Needless to say, I was extremely excited to see the works of Rothko, Pollock, Krasner, among others, in this ethereal space. However, when I arrived on Sunday afternoon and walked up that fantastic staircase in the atrium, I was underwhelmed. The exhibit was hosted in a series of disjointed rooms of dissimilar sizes, some works crowded practically atop others, fighting for space on the white walls. ‘Room 6’, for instance, featured about a dozen Jackson Pollocks, the significance of which as part of a retrospective were lost due to their too-close proximity to one another. The exhibition was mounted somewhat awkwardly on the second floor and not, as I had expected, near the bright Galleria Italia, whose light would have certainly done the works justice and evoked the light in which they were painted.

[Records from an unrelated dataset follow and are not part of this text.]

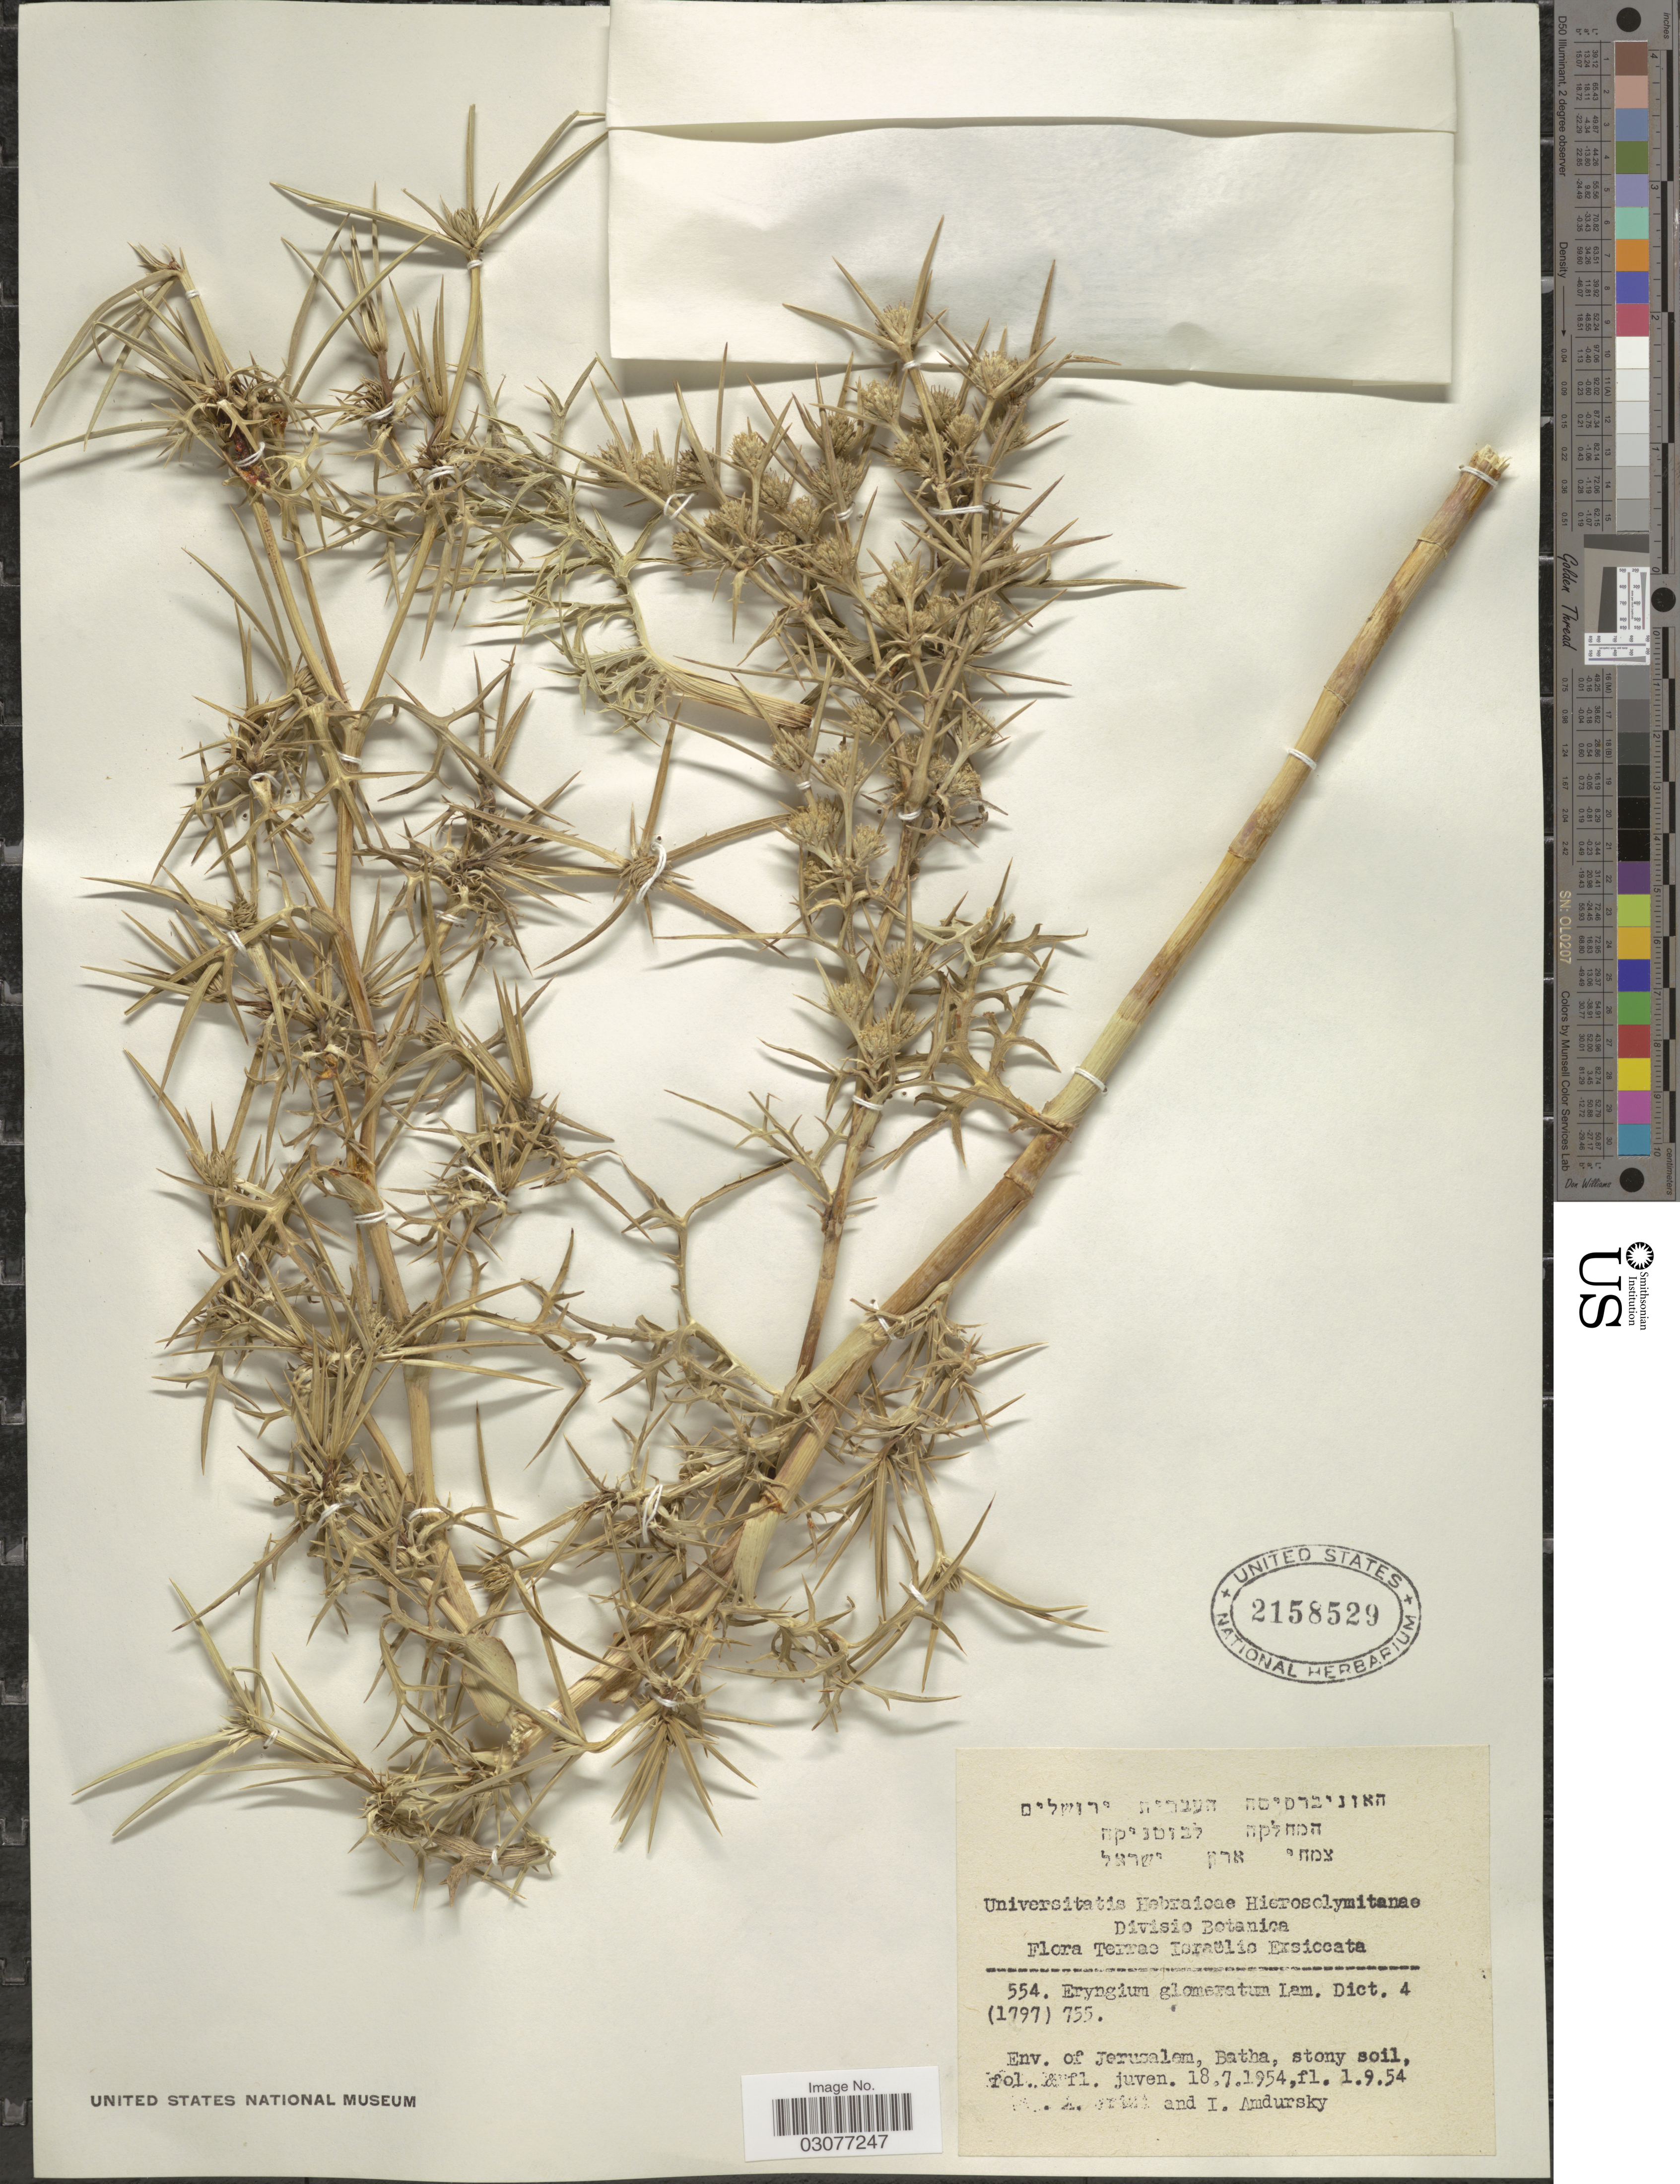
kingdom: Plantae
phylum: Tracheophyta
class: Magnoliopsida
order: Apiales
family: Apiaceae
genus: Eryngium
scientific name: Eryngium glomeratum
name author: Lam.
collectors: Collector illegible & I. Amdursky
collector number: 554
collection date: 1954-07-18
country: Israel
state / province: Jerusalem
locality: Env. of Jerusalem, Batha.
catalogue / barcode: US 2158529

The paintings themselves were absolute gems, for the most part. Some highlights included an enigmatic Joan Mitchell, alone on a wall, some provocative Rothkos, and some unexpected pieces by Lee Krasner, the wife of Jackson Pollock. Overall, the retrospective is worth seeing, though I think the AGO would do better, in the future, to relocate the works of ‘Canadian Masters’ to the back galleries, letting important retrospectives like these take advantage of the front space’s great natural light.